John P. Noyes of Boston, another defense attorney, said that “once it’s a done deal, I don’t know if the government ought to be able to go in on every instance, carte blanche, to get that information.”
Even though he supports the use of confidentiality agreements, Noyes said “perhaps there should be a standard for the piercing of confidentiality agreements” when courts have to weigh the public interest against the private interests of parties in maintaining secrecy.
Incident Unreported
The case leading to the $10.2 million settlement involved an infant suffering from febrile seizures who was allegedly injured severely after paramedics arrived late to the home of the infants and forgot the key to the medicine cabinet on the ambulance.
According to Marc L. Breakstone of Boston, the plaintiffs’ attorney, the paramedics’ alleged negligent delay in treating the infant led to prolonged oxygen debt and resulted in the child becoming a spastic quadriplegic.
Because the individual paramedics were protected by statute, a lawsuit was brought against the ambulance company.
Although most information pertaining to the case remained hidden under a confidentiality provision in the settlement agreement, Breakstone was permitted to disclose basic facts and the settlement amount to Lawyers Weekly.
It is believed that no one, including the child’s parents, reported the incident to the DPH or any other reporting agency.
Unlike physicians, emergency medical providers are not required to report incidents to a regulatory body, although a bill that would beef up regulation of them is currently in its “infant stage” according to Pawelec, the DPH spokeswoman.
No Secret Filings
Richard P. Campbell of Boston, a defense attorney who has handled products liability cases, pointed out that “the litigation itself can never be confidential … unless there is a court order sealing these pleadings.”
He acknowledged that an agency such as the DPH – which issues licenses to ambulance companies – may have some standing to discover the identity of the ambulance company procedurally.

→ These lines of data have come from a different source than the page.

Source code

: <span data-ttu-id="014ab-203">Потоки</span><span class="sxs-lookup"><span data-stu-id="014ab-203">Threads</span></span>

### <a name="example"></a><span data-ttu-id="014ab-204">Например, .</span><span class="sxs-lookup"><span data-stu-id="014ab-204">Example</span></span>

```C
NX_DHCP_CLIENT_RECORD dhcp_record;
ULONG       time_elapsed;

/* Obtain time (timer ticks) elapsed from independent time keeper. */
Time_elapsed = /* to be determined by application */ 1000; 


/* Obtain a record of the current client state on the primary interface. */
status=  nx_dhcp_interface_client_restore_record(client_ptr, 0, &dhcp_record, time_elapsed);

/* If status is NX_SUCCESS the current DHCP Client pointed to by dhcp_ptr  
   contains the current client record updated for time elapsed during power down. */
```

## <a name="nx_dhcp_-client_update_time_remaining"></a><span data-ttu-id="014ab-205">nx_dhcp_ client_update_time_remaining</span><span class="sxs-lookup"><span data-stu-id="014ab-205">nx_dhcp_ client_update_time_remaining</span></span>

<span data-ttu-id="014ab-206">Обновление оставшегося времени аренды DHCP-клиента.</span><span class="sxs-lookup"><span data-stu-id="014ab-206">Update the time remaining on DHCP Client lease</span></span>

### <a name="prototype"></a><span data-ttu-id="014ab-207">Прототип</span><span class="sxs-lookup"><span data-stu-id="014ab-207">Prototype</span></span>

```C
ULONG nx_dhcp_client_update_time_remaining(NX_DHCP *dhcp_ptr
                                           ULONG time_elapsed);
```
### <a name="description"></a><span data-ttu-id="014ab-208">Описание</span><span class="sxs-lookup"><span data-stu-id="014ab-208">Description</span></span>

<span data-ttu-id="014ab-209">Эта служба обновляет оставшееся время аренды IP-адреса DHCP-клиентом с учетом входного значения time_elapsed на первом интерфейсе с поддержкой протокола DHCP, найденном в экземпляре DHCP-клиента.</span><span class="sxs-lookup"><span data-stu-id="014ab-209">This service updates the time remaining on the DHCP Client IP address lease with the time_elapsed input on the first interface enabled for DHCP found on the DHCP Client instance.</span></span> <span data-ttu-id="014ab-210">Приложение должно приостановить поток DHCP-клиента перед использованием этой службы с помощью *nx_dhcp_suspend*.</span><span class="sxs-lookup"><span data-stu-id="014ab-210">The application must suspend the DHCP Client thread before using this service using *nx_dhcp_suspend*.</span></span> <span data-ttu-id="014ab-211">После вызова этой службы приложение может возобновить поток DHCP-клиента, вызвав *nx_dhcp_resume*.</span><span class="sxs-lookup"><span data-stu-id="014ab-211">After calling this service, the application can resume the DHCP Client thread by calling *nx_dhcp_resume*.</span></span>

“I don’t know how they could do that without going into court,” Campbell observed.
Noyes agreed.“Courts always have the ability to delve into matters in the interest of public safety,” he said. “They have a balancing interest.”
In his practice, Campbell said he never runs into a situation where a government entity is interested in finding out the names of the parties.
“Many of the companies we represent are very heavily regulated,” Campbell said. “We don’t see government agencies calling us up to see what happened. It just doesn’t happen because they do it on their own.”
He noted that the situation involving the confidentiality of the ambulance company’s name is different because it’s not the typical case where a party is seeking to protect trade secrets, blueprints, marketing reports or settlement amounts.
Noyes drew the distinction between criminal cases where the courts have been reluctant to seal public records and civil cases where the records are private agreements between the parties.
“A private agreement is different and unless there is good cause shown, the courts should honor agreements between the parties,” the Boston attorney asserted.